Türkiye-ABD ilişkileri: 'Yaptırım krizi' sonrası neler yaşanabilir?

Türkiye-ABD ilişkileri, Washington'un İçişleri Bakanı Süleyman Soylu ve Adalet Bakanı Abdülhamit Gül'e yaptırım uygulama kararı almasıyla yeni bir döneme girdi.

  • 993

ürkiye-ABD ilişkileri, Washington'un İçişleri Bakanı Süleyman Soylu ve Adalet Bakanı Abdülhamit Gül'e yaptırım uygulama kararı almasıyla yeni bir döneme girdi.

Yaptırım kararının gerekçesi, Türkiye'de ev hapsinde bulunan ABD vatandaşı Pastör Andrew Brunson'ın serbest bırakılmaması.

Cumartesi günü Cumhurbaşkanı Recep Tayyip Erdoğan'dan Washington'a yanıt geldi. Erdoğan, ABD'nin içişleri ve adalet bakanlarına yaptırım uygulanacağını duyurdu.

Tarafların attığı son adımlar, Ankara-Washington hattındaki gerginliğin hangi boyuta ulaştığını gösteriyor.

Peki "yaptırım krizi" sonrası hangi senaryolar masada?

ABD, bazı vatandaşlarının ve Türkiye'deki misyonlarında görev yapan iki yerel çalışanının tutuklanmasının ardından vize başvurularını bir süreliğine durdurmuştu. İki ülke arasındaki görüşmelerin ardından vize uygulaması yeniden başlamıştı.

Washington'un rahatsızlık duyduğu diğer bir konu ise Türkiye'nin Rusya'dan S-400 füze savunma sistemi satın almayı planlaması.
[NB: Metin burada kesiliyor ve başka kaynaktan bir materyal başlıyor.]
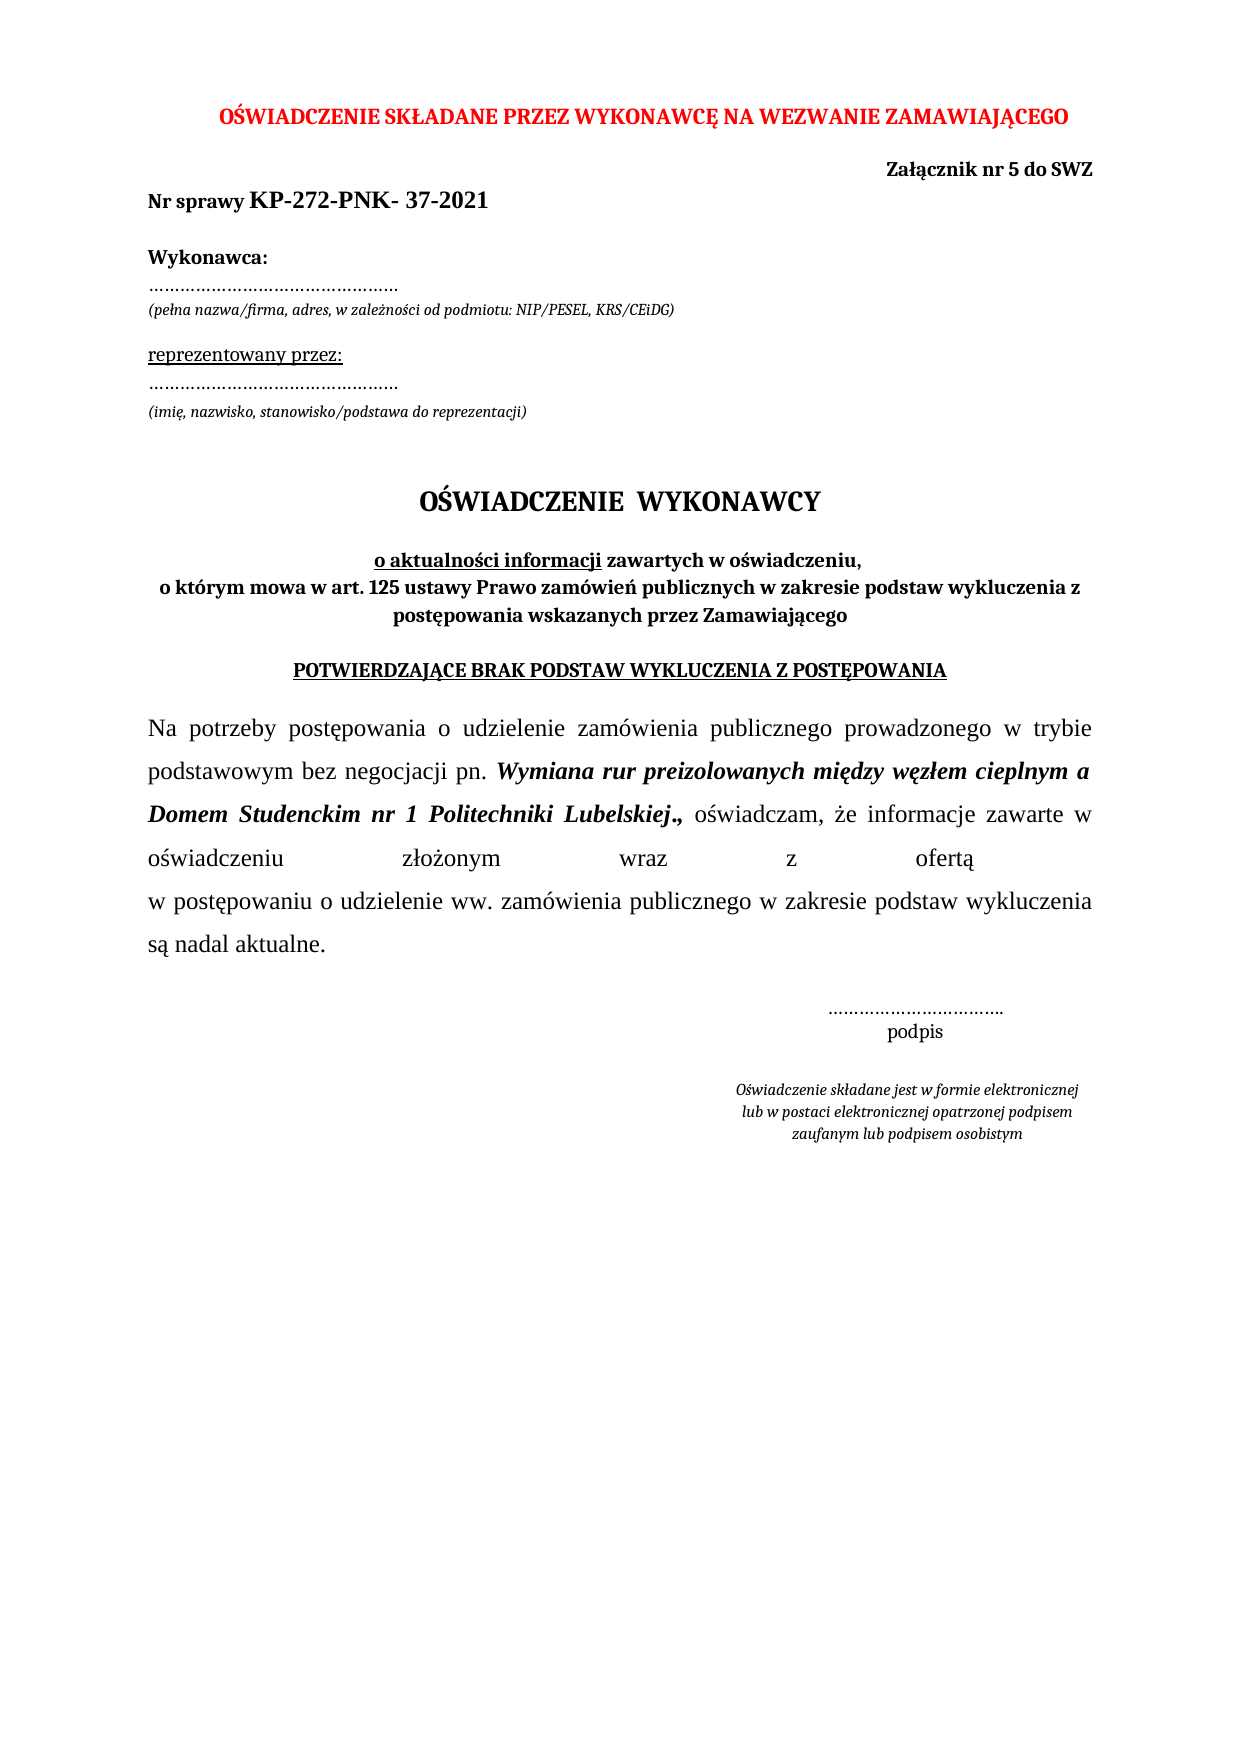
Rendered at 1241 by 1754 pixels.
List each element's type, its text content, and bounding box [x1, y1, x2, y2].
Bunun üzerine ABD'nin başta F-35 yeni nesil savaş uçakları olmak üzere Türkiye'ye büyük askeri malzeme satışını geçici olarak durdurma yolunda adımlar atması, iki ülke arasında sıkıntı yaratıyor.

Washington, Türkiye'den, İran'a uygulamayı planladığı yaptırımlara destek vermesini istiyor. Ankara ise bu talebe sıcak bakmıyor.

Türkiye'nin ABD ile ilgili en büyük rahatsızlığı ise 15 Temmuz 2016'daki darbe girişiminin sorumlusu olarak görülen Fethullah Gülen'in iade edilmemesi.

Ankara aynı zamanda ABD'nin Suriye'de Kürt silahlı grup Halk Savunma Birlikleri'ne (YPG) destek vermesini de sıklıkla eleştiriyor.

'Karşılıklı güveni erozyona uğratan bir dizi sorun'
Ekonomi ve Dış Politika Araştırma Merkezi (EDAM) Başkanı Sinan Ülgen, ABD'nin yaptırım kararıyla yaşanan bu süreci, "İki NATO müttefiki arasındaki tarihte görülmemiş derinlikte bir kriz" olarak tanımlıyor:

"Sonuçta geçmişte de Türkiye ile ABD arasında sorunlar yaşandı. 1964 Johnson mektubu, 1974 Kıbrıs Harekatı sonrasındaki silah ambargosu, 2003 Irak krizi gibi. Ama geçmişteki krizler tek bir önemli konuya odaklıydı. Oysa ki bugün gelinen noktada, Türk-Amerikan ilişkileri birkaç yıldır çözülemeyen ve çözülemediği için de biriken, biriktikçe de karşılıklı güveni erozyona uğratan bir dizi sorundan muzdarip."

ABD merkezli düşünce kuruluşu Alman Marshall Fonu (German Marshall Fund) Ankara Direktörü Özgür Ünlühisarcıklı'ya göre ise Washington'un iki Türk bakana yaptırım uygulama kararı, ABD ve Türkiye arasındaki ikili ilişkilerin ve karşılıklı güvenin "zayıfladığını" gösteriyor.

Ünlühisarcıklı, yaptırımları şu şekilde değerlendiriyor:

"Bu yaptırımlar, ABD-Türkiye ilişkilerine büyük zarar vermesinin yanısıra, Türkiye'nin Batı ve NATO ile ilişkilerinin zayıflamasına yol açacak bir kısır döngüyü harekete geçirecektir.

"Üstelik ABD ve Türkiye toplumları arasında da telafisi zor bir negatif algı oluşacaktır. ABD toplumu Pastör Brunson davasını bir din adamına yönelik kabul edilemez bir insan hakları ihlali olarak görürken Türkiye'deki tüm siyasal kesimler ABD'nin bu konuda Türkiye'ye yaptığı baskıyı Türk yargısına dış müdahale ve Türkiye'ye saygısızlık olarak algılamaktadır."